The crackdown on company “country lists” has not been limited to foreign firms. China Southern Airlines and Air China were also found listing Hong Kong, Macau, and Taiwan as “countries” online.
Even Chinese state-owned airlines China Southern and Air China made similar errors listing Taiwan, Macau, and Hong Kong as “countries”
Much of the difficulty in these cases stems from the fact that Taiwan, Macau, and Hong Kong all have separate passports. For purposes of travel, these three regions are effectively separate countries. However, it is less clear why Tibet was listed as a separate country on the Marriott and Delta drop-down menus as its residents carry Chinese passports.
These latest developments are a clear sign that China intends to up the monitoring of content on the websites of foreign and that the state intends to implement Chinese cyber-security law fully.

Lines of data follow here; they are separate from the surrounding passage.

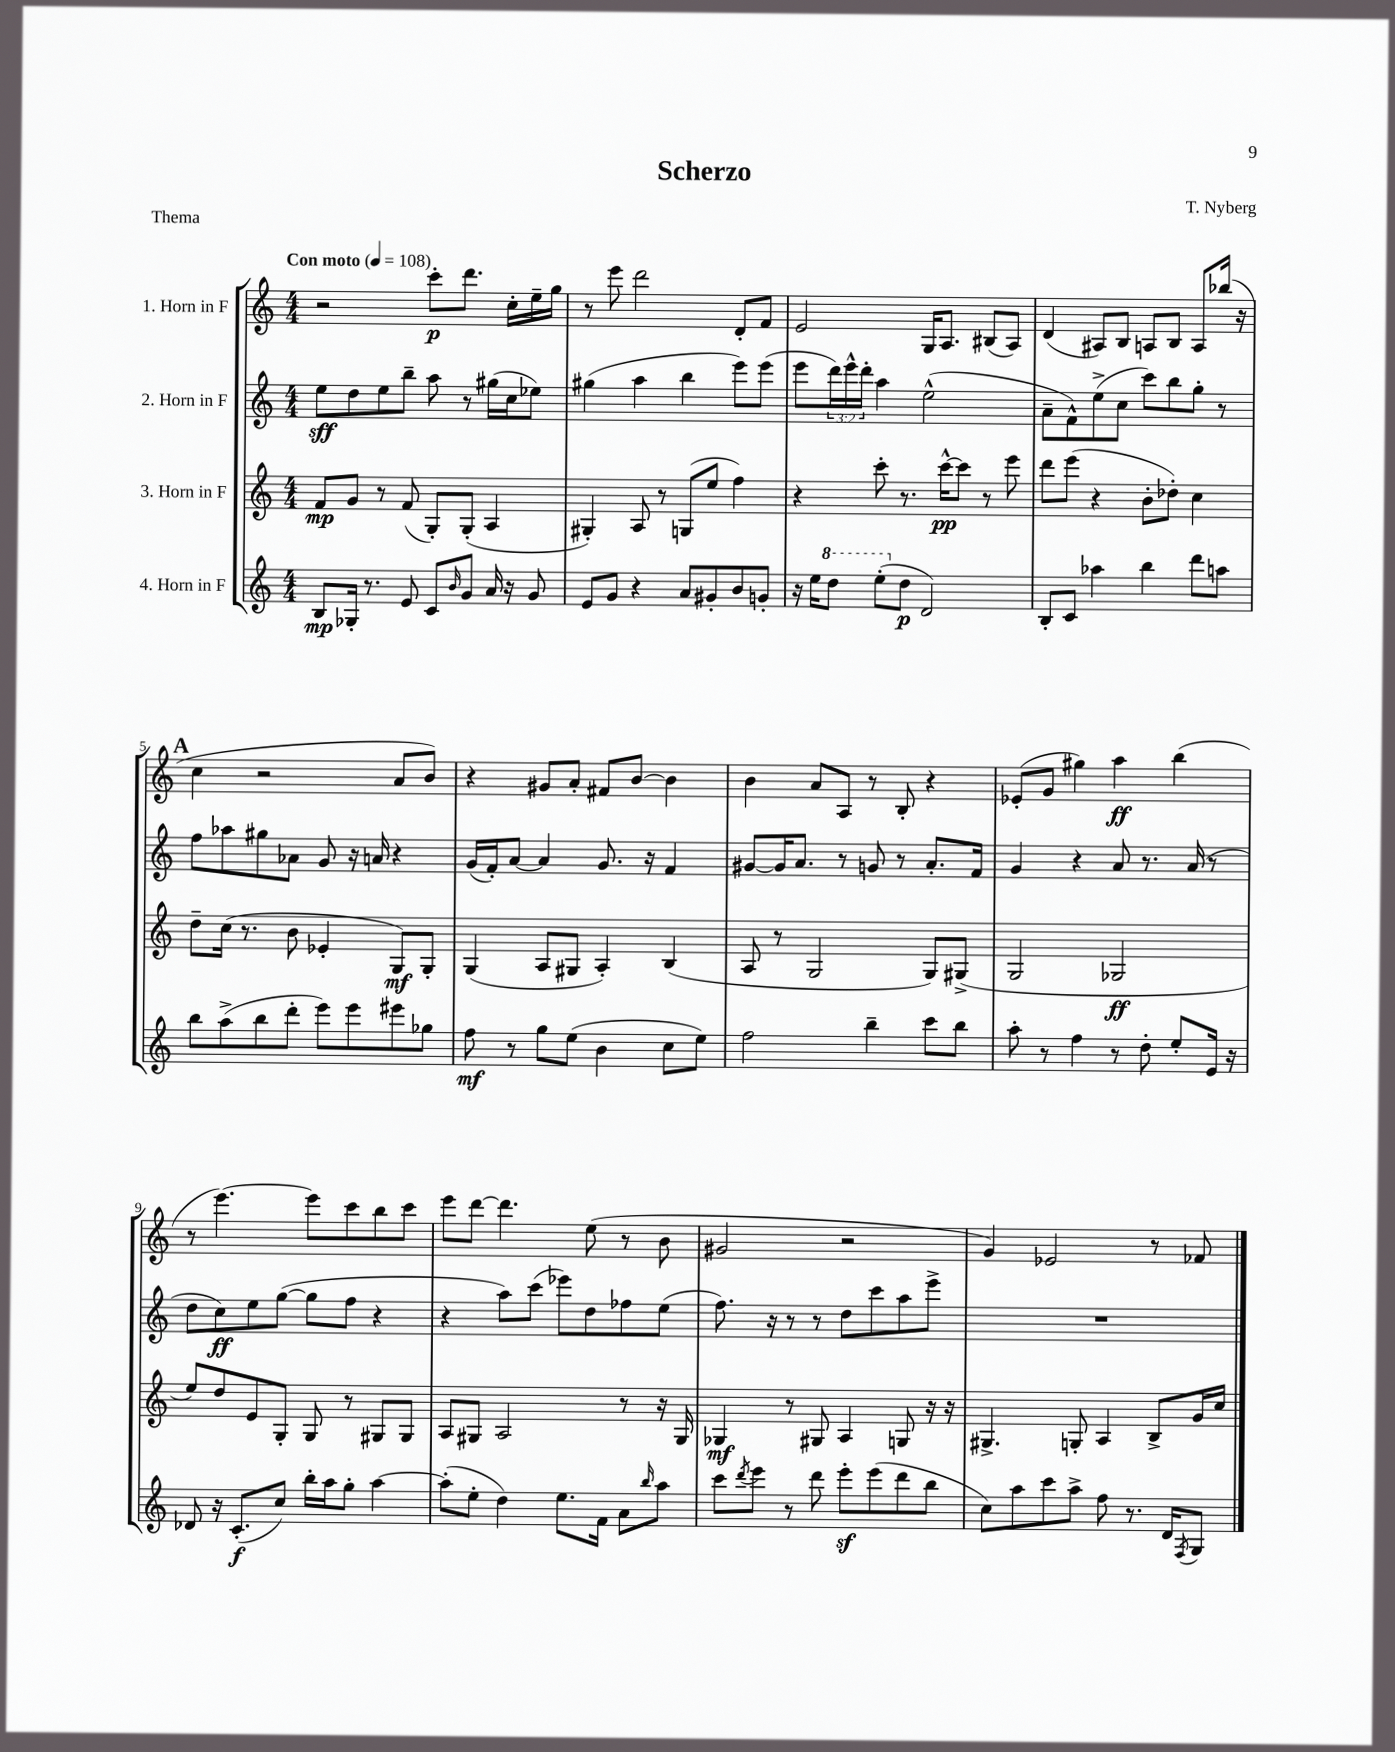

**kern	**kern	**kern	**kern
*staff4	*staff3	*staff2	*staff1
*clefG2	*clefG2	*clefG2	*clefG2
*k[]	*k[]	*k[]	*k[]
*M4/4	*M4/4	*M4/4	*M4/4
*MM108	*MM108	*MM108	*MM108
8B/L	8f/L	8ee\L	2r
16G-'/Jk	8g/J	8dd\	.
8.r	.	.	.
.	8r	8ee\	.
8e/	(8f/	8bb~\J	.
8c/L	8G'/L)	8aa\	8ccc'\L
16qqb/	.	.	.
8g/J	(8G'/J	8r	8.ddd\J
16a/	4A/	(16gg#\LL	.
16r	.	16cc\J	16cc'\LL
8g/	.	8ee-\J)	16ee~\
.	.	.	16gg\JJ
=	=	=	=
8e/L	4G#'/)	(4gg#\	8r
8g/J	.	.	8eee\
4r	8A/	4aa\	2ddd\
.	8r	.	.
8a/L	(8G/L	4bb\	.
8g#'/	8ee/J	.	.
8b/	4ff\)	8eee\L)	8d'/L
8g'/J	.	(8eee\J	8f/J
=	=	=	=
16r	4r	8eee\L	2e/
16ee\LK	.	.	.
8ddd\J	.	24ddd\L)	.
.	.	24eee^^\	.
.	.	24ddd'\JJ	.
(8eee'\L	8ccc'\	4aa\	.
8dd\J	8.r	.	.
2d/)	.	(2ee^^\	16G/LK
.	[16ccc^^\LK	.	8.A/J
.	8ccc\]J	.	.
.	8r	.	(8B#/L
.	8eee\	.	8A/J)
=	=	=	=
8B'/L	8ddd\L	8a~\L	(4d/
8c/J	(8eee\J	8f^^\)	.
4aa-\	4r	(8ee^\	8A#/L)
.	.	8cc\J	8B/J
4bb\	8b'\L	8ccc\L)	8A/L
.	8dd-'\J)	8bb\	8B/J
8ddd\L	4cc\	8gg'\J	8A/L
8aa\J	.	8r	(16bb-/Jk
.	.	.	16r
=	=	=	=
8bb\L	8dd~\L	8ff\L	4cc\
(8aa^\	(16cc\Jk	8aa-\	.
.	8.r	.	.
8bb\	.	8gg#\	2r
8ddd'\J	8b\	8a-\J	.
8eee\L)	4e-'/	8g/	.
8eee\	.	16r	.
.	.	16a/	.
8eee#\	8G/L)	4r	8a/L
8gg-\J	8G'/J	.	8b/J)
=	=	=	=
8ff\	(4G/	(16g/LL	4r
.	.	16f'/J)	.
8r	.	[8a/J	.
8gg\L	8A/L	4a/]	8g#/L
(8ee\J	8G#/J	.	8a'/J
4b\	4A'/)	8.g/	8f#/L
.	.	.	[8b/J
.	.	16r	.
8cc\L	(4B/	4f/	4b\]
8ee\J)	.	.	.
=	=	=	=
2ff\	8A/	[8g#/L	4b\
.	8r	16g#/]K	.
.	.	8.a/J	.
.	2G/	.	8a/L
.	.	8r	8A/J
4bb~\	.	8g/	8r
.	.	8r	8B'/
8ccc\L	8G/L)	8.a'/L	4r
8bb\J	(8G#^/J	.	.
.	.	16f/Jk	.
=	=	=	=
8aa'\	2G/	4g/	(8e-'/L
8r	.	.	8g/J
4ff\	.	4r	4gg#\)
8r	2G-/	8a/	4aa\
8dd'\	.	8.r	.
8ee'/L	.	.	(4bb\
.	.	(16a/	.
16e/Jk	.	8r	.
16r	.	.	.
=	=	=	=
8d-/	8ee/L)	8dd\L	8r
16r	8dd/	8cc\)	[4.eee\)
(8.c'/L	.	.	.
.	8e/	8ee\	.
8cc/J)	8G'/J	([8gg\J	.
16bb'\LL	8G/	8gg\]L	8eee\]L
16aa\J	.	.	.
8gg'\J	8r	8ff\J	8ccc\
[4aa\	8G#/L	4r	8bb\
.	8G#/J	.	8ccc\J
=	=	=	=
(8aa'\]L	8A/L	4r	8eee\L
8ee'\J	8G#/J	.	[8ddd\J
4dd\)	2A/	8aa\L)	4.ddd\]
.	.	(8ccc\J	.
8.ee\L	.	8eee-\L)	.
.	.	8dd\	(8ee\
16f\Jk	.	.	.
8a\L	8r	8ff-\	8r
16qqbb/	.	.	.
8aa\J	16r	(8ee\J	8b\
.	16G#/	.	.
=	=	=	=
8ccc\L	4G-/	8.ff\)	2g#/
8qddd/	.	.	.
8eee\J	.	.	.
.	.	16r	.
8r	8r	8r	.
8ddd\	8G#/	8r	.
8eee'\L	4A/	8dd\L	2r
(8eee\	.	8ccc\	.
8ddd\	8G/	8aa\	.
8bb\J	16r	8eee^\J	.
.	16r	.	.
=	=	=	=
8cc\L)	4.G#^/	1r	4g/)
8aa\	.	.	.
8ccc\	.	.	2e-/
8aa^\J	8G'/	.	.
8ff\	4A/	.	.
8.r	.	.	.
.	8B^/L	.	8r
16d/LK	.	.	.
8qF/	.	.	.
8G/J	16g/L	.	8f-/
.	16cc/JJ	.	.
==	==	==	==
*-	*-	*-	*-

The Chinese government is strongly signalling that online infractions can harm a company’s bottom line
Another clear implication of this latest crackdown is that content, even on websites inaccessible, like Twitter, or largely unused in China (i.e., English language websites) can result in punishment for companies. The Marriott gaffe and the company’s punishment, which locked it out of providing bookings on its Chinese website, will not be an isolated incident. Moreover, by shutting down Marriott’s site, state authorities are communicating that such infractions can have a significant impact on a company’s China revenue.
Over the past few years, China has stepped up its efforts to enforce its political goals by using the growing power of its consumer market. Tourism has been by far the most prominent tool in this effort. The “travel ban” on South Korea has thus far been the most dramatic example and cost the country and many South Korean retailers millions in revenue. Taiwan and the Vatican have also been targets of similar implementations of tourism diplomacy.
For firms interested in accessing Chinese revenue streams, these developments should lead to careful examinations of all websites and promotional content to steer clear of political controversy in China.